The readout of the meeting, at which the Fed announced it would begin this month to reduce its large bond portfolio mostly amassed following the financial crisis and unanimously voted to hold rates steady, also showed that officials remained mostly sanguine about the economic impact of recent hurricanes.

“Many participants expressed concern that the low inflation readings this year might reflect... the influence of developments that could prove more persistent, and it was noted that some patience in removing policy accommodation while assessing trends in inflation was warranted,” the Fed said in the minutes.

As such several said that they would focus on incoming inflation data over the next few months when deciding on future interest rate moves.

·         The dollar fell on Wednesday to a two-week low against a basket of currencies, as the U.S. Federal Reserve’s latest minutes hinted policy-makers are open to an interest rate increase in December despite concerns about weak inflation.

·         Several Fed officials expressed they would like more inflation data in the next few months when deciding on future rate hikes.

That view within the Fed raised some doubts among traders that a third rate increase in 2017 would be a sure thing, though it has largely been priced into the futures market.

·         Futures markets suggested traders saw an 88 percent chance the Fed would raise rates in December, little changed prior to the release of the latest Fed minutes, CME Group’s FedWatch program showed.

·         Investors were also concerned U.S. President Donald Trump could hurt his tax reform plan by feuding with Senator Bob Corker, a fellow Republican whose vote Trump will probably need.

The dollar index, which measures the greenback against six currencies, lost nearly 0.4 percent to 92.937 after hitting its lowest since Sept. 26.

The euro reached a two-week peak at $1.1864. It was last at $1.1863, up 0.5 percent from Tuesday.

·         A longer extension of the European Central Bank’s asset purchase program may be more beneficial when markets are calm, ECB Chief Economist Peter Praet said on Wednesday, just weeks before the ECB is due to decide whether to extend stimulus.


·         The negotiations to leave the European Union are hurting the British economy by putting it under a "cloud of uncertainty," the U.K.'s finance minister said in parliament on Wednesday.


The U.K. "is fundamentally robust" and there are "some very positive things going on, with a strong outlook for the future," Philip Hammond said.
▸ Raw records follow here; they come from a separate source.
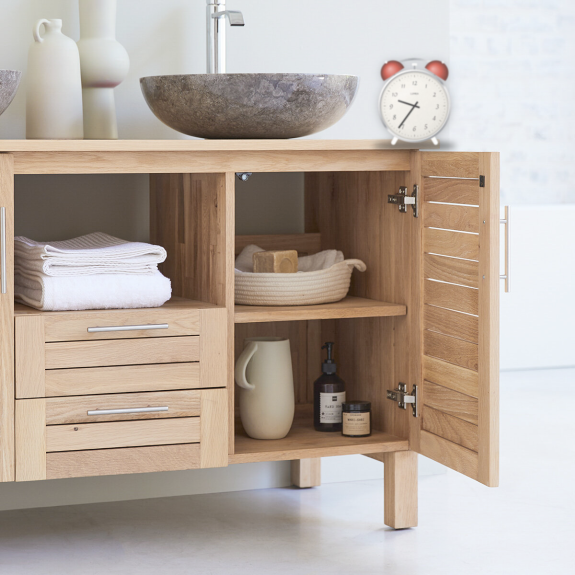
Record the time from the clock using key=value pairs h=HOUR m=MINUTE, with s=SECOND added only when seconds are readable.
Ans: h=9 m=36
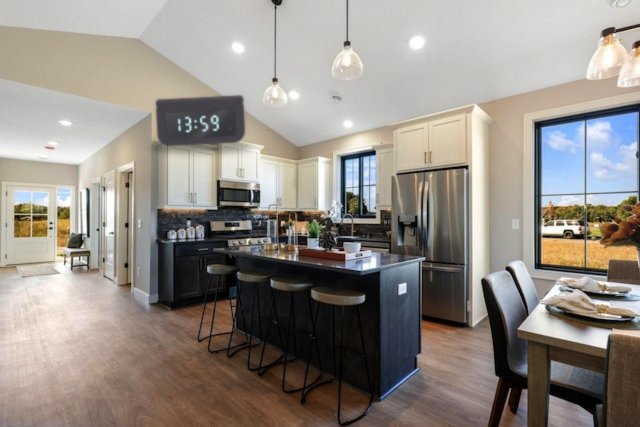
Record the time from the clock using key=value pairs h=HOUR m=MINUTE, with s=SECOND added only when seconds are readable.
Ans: h=13 m=59
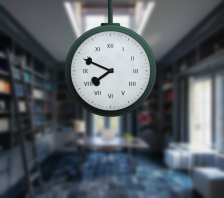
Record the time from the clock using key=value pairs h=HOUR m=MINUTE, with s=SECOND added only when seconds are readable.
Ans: h=7 m=49
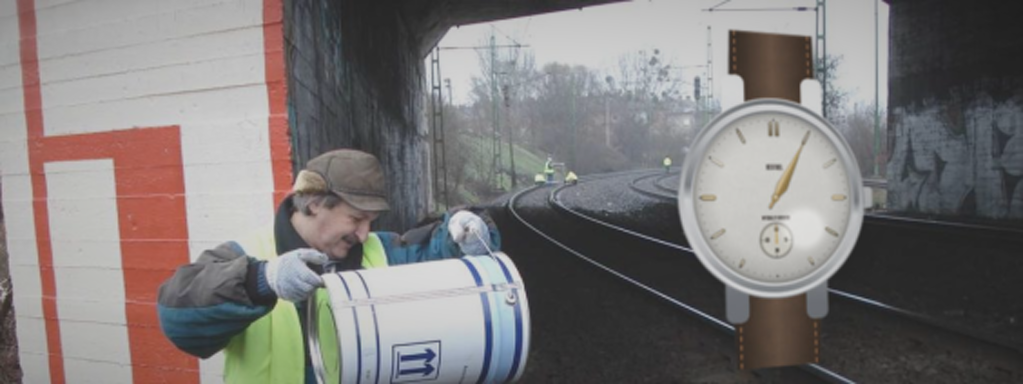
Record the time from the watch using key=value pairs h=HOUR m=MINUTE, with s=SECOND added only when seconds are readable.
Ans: h=1 m=5
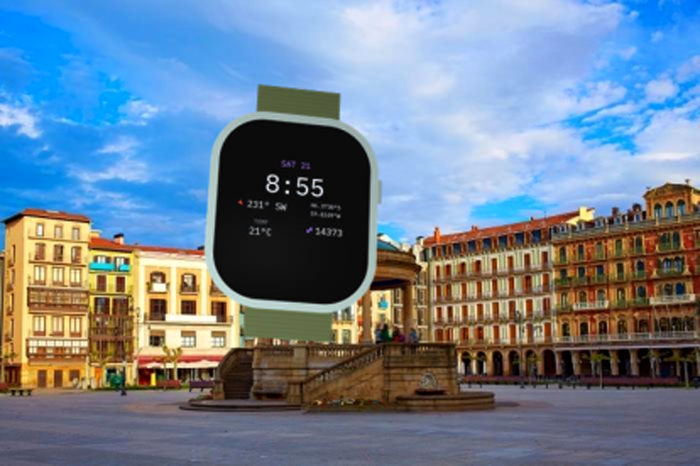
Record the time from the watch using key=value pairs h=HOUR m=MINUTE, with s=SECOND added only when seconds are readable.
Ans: h=8 m=55
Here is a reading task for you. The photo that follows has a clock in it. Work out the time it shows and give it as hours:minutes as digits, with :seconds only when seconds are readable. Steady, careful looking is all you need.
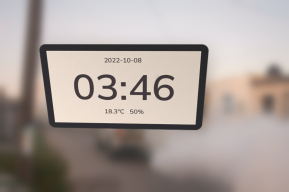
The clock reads 3:46
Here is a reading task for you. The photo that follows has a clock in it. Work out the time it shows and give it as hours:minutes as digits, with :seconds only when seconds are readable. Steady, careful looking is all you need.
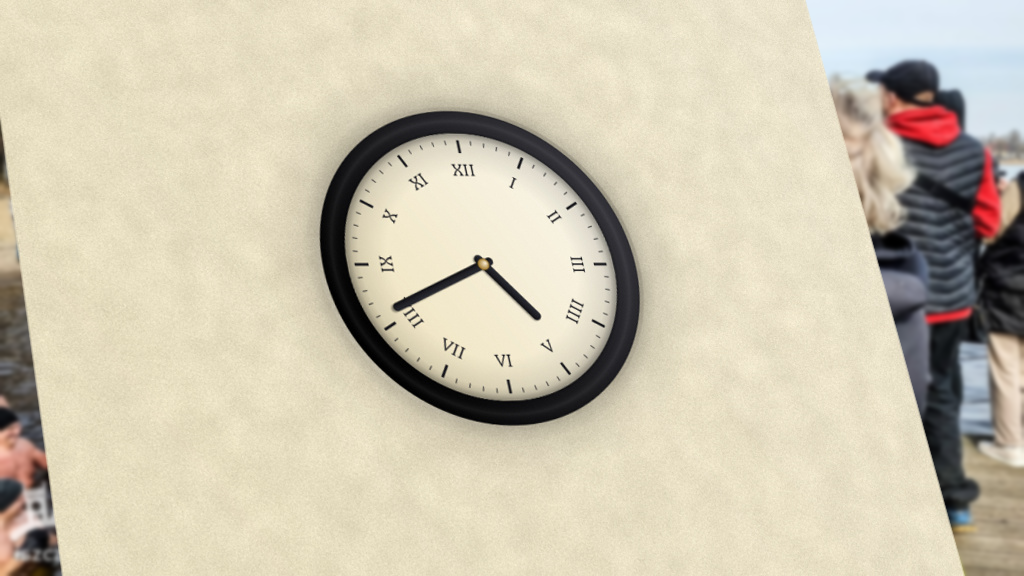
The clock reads 4:41
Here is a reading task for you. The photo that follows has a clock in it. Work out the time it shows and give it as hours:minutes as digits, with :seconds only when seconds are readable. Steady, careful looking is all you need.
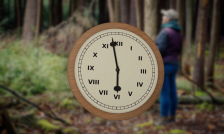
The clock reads 5:58
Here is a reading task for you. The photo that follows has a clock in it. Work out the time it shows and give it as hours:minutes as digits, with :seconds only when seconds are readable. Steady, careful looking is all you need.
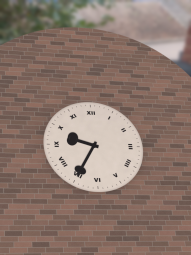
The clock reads 9:35
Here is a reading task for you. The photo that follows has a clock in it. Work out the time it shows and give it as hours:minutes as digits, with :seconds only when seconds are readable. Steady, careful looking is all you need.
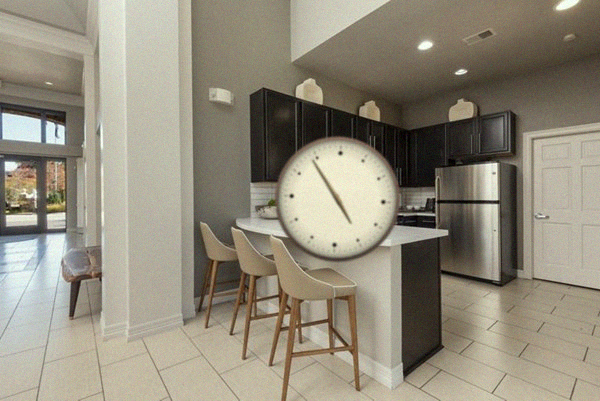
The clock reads 4:54
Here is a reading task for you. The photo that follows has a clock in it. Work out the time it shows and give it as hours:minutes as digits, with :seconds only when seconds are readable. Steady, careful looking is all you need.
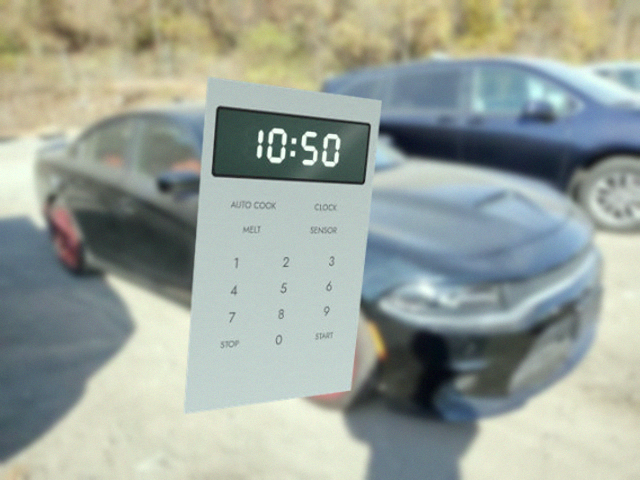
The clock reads 10:50
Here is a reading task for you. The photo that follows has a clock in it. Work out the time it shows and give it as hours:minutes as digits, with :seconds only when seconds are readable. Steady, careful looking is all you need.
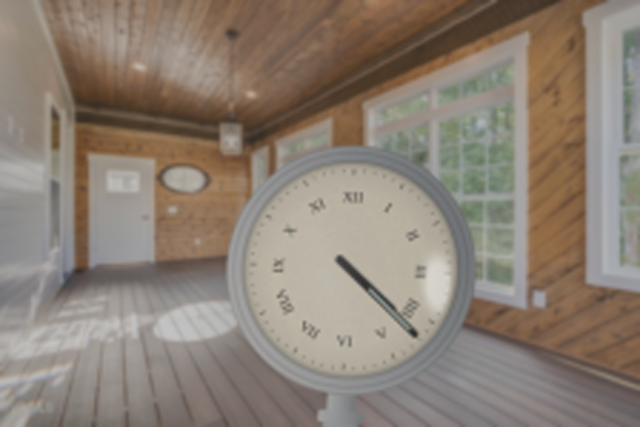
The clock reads 4:22
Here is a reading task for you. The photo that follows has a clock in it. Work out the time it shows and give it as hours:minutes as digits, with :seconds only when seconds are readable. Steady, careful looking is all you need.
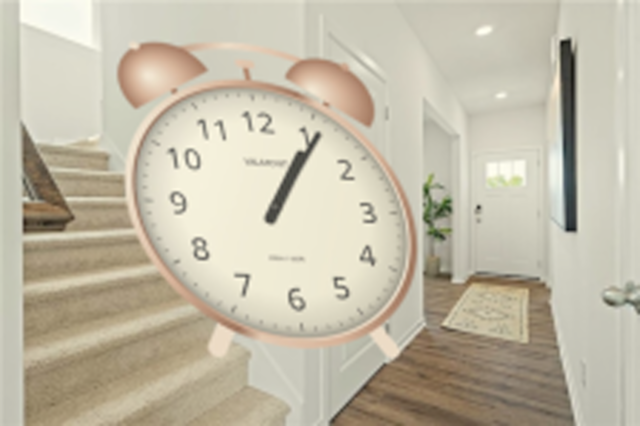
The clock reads 1:06
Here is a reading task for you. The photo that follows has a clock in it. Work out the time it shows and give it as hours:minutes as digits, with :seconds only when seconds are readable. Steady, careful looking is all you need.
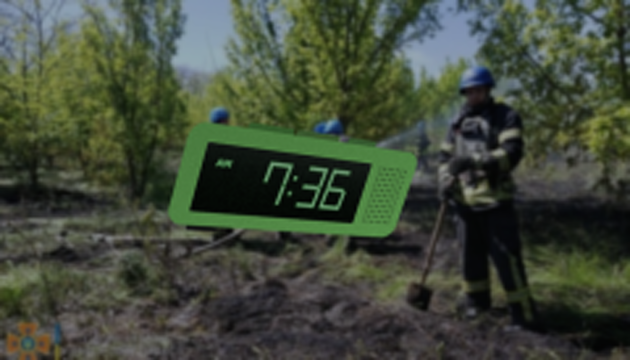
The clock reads 7:36
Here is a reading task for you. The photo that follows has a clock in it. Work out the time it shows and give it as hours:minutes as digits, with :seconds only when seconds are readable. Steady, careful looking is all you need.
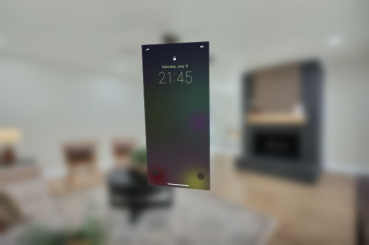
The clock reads 21:45
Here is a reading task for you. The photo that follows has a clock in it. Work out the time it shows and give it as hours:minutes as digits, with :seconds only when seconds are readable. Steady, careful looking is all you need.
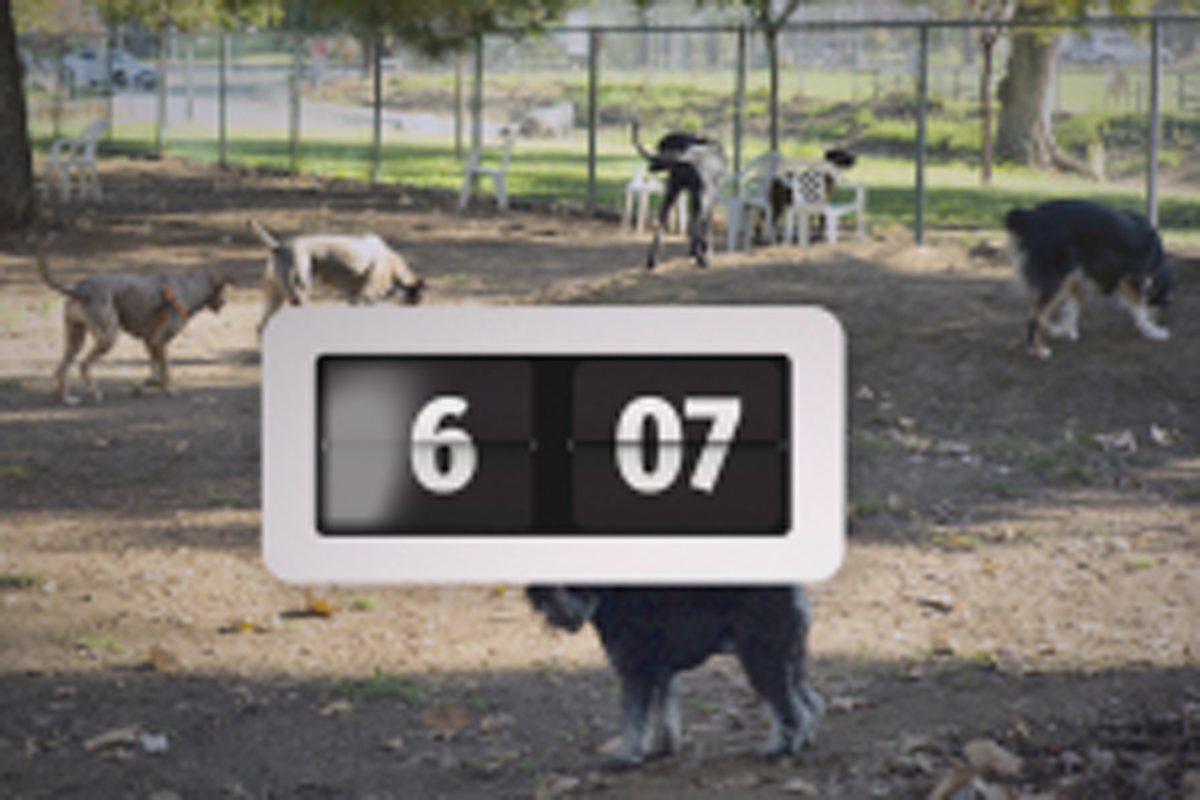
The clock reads 6:07
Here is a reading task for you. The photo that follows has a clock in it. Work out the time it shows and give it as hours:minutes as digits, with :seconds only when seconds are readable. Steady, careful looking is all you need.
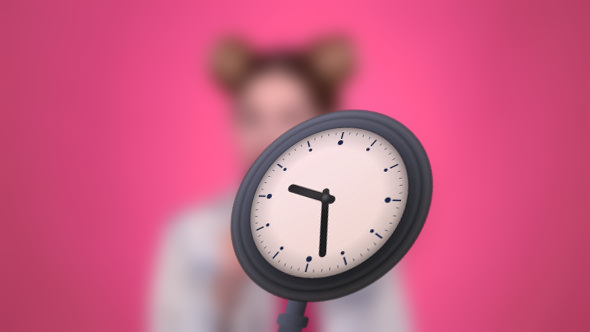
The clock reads 9:28
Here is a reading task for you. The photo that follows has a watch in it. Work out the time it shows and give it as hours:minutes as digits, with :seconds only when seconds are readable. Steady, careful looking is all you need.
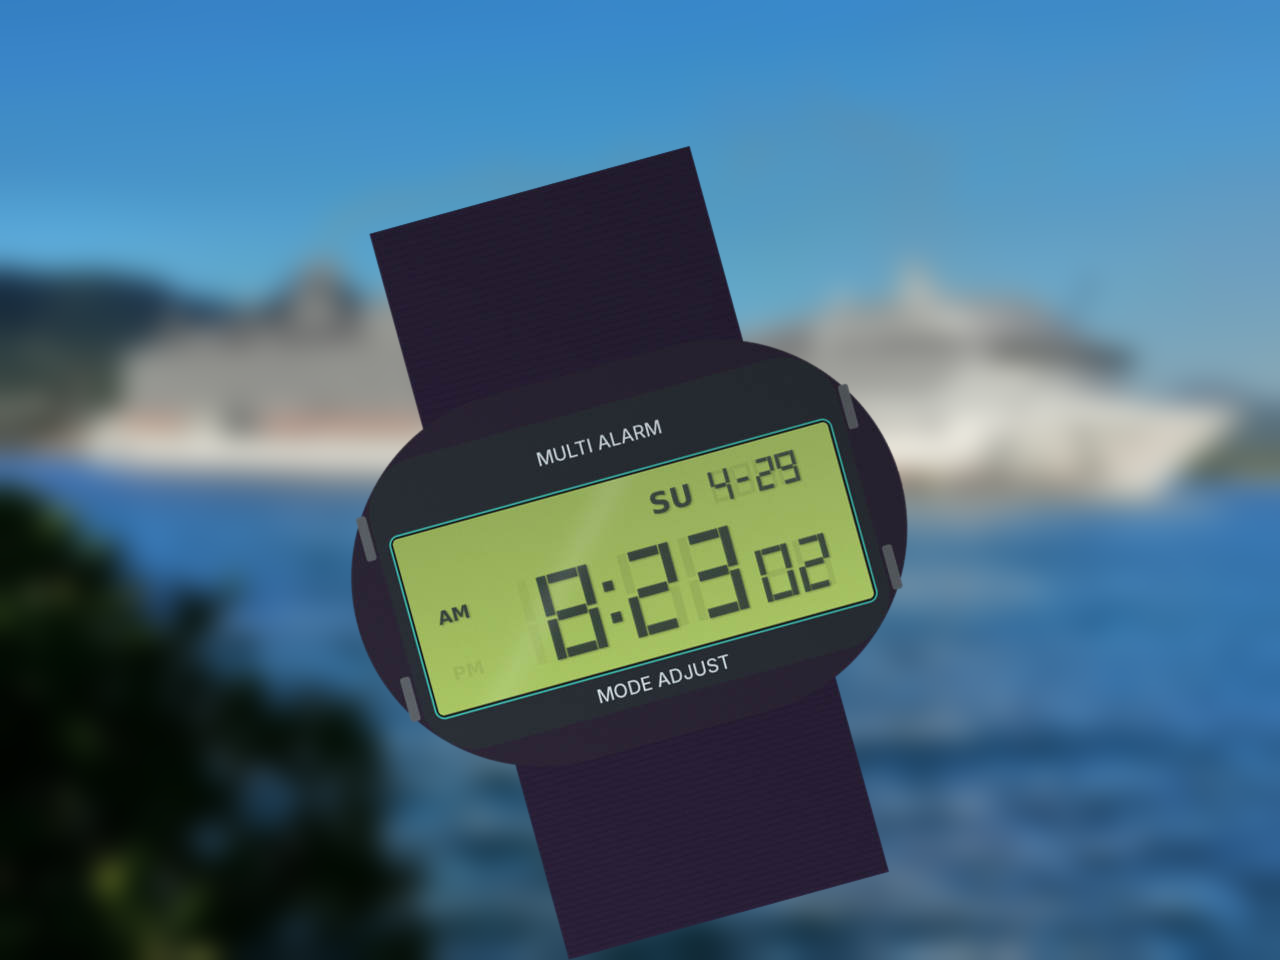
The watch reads 8:23:02
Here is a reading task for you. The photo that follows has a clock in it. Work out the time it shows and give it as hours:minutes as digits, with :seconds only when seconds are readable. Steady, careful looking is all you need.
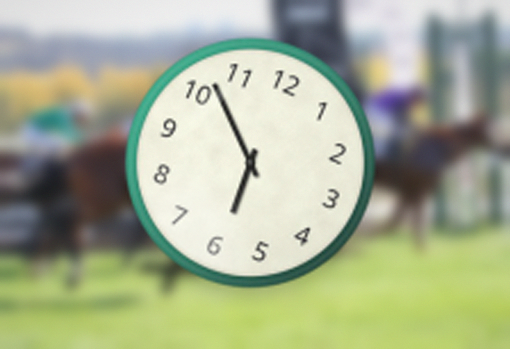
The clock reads 5:52
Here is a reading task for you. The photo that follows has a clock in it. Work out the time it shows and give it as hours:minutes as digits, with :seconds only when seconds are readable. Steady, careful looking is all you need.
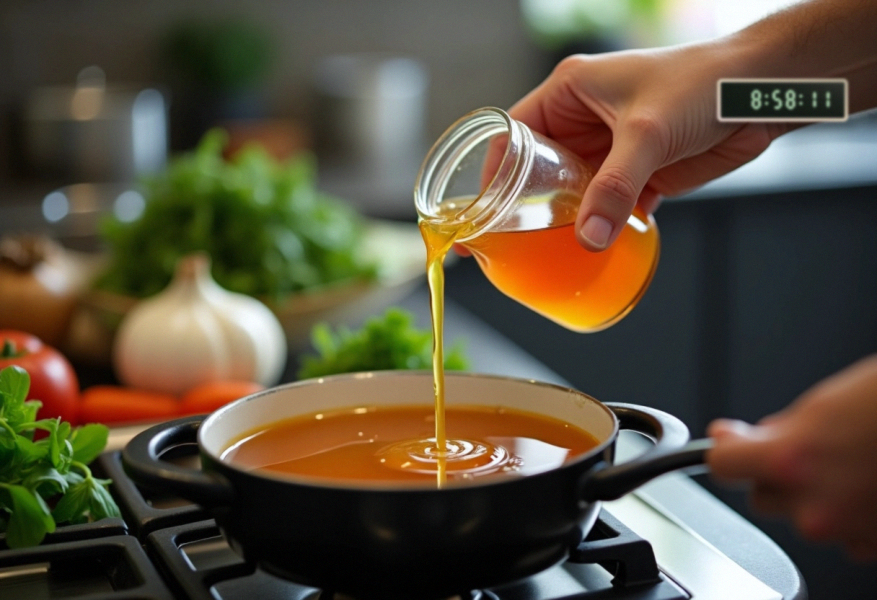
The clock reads 8:58:11
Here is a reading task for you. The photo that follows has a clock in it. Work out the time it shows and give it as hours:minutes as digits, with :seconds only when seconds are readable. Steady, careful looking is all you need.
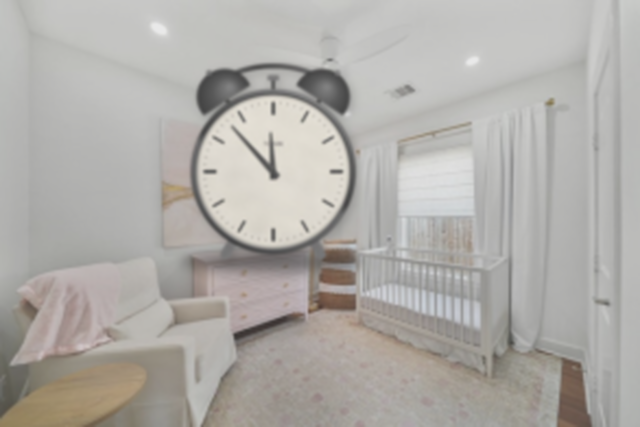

But he added that the "cloud of uncertainty over current negotiations is acting as a temporary dampener."


·         Japanese Prime Minister Shinzo Abe’s ruling bloc could come close to keeping its two-thirds “super” majority in an Oct. 22 lower house election, defying some predictions of substantial losses and solidifying his grip on power, a survey published by the Nikkei business daily on Wednesday showed.

Abe’s conservative Liberal Democratic Party (LDP) and its more dovish junior partner, the Komeito, are likely to secure more than 290 seats in the 465-seat chamber, the Nikkei said.


·         Oil prices rose for the third day on Wednesday as OPEC forecast higher demand for 2018 and heightened tensions in Kurdistan supported prices.

Brent crude futures LCOc1 rose 33 cents, or 0.6 percent, to settle at $56.94 per barrel. Brent rose 2 percent the previous day.

U.S. West Texas Intermediate (WTI) crude futures CLc1 rose 38 cents, or 0.8 percent, to $51.30 a barrel.

·         API said crude inventories rose 3.1 million barrels in the week to Oct. 6. Analysts had expected a draw of 2million barrels. The U.S. Department of Energy reports official data on Thursday.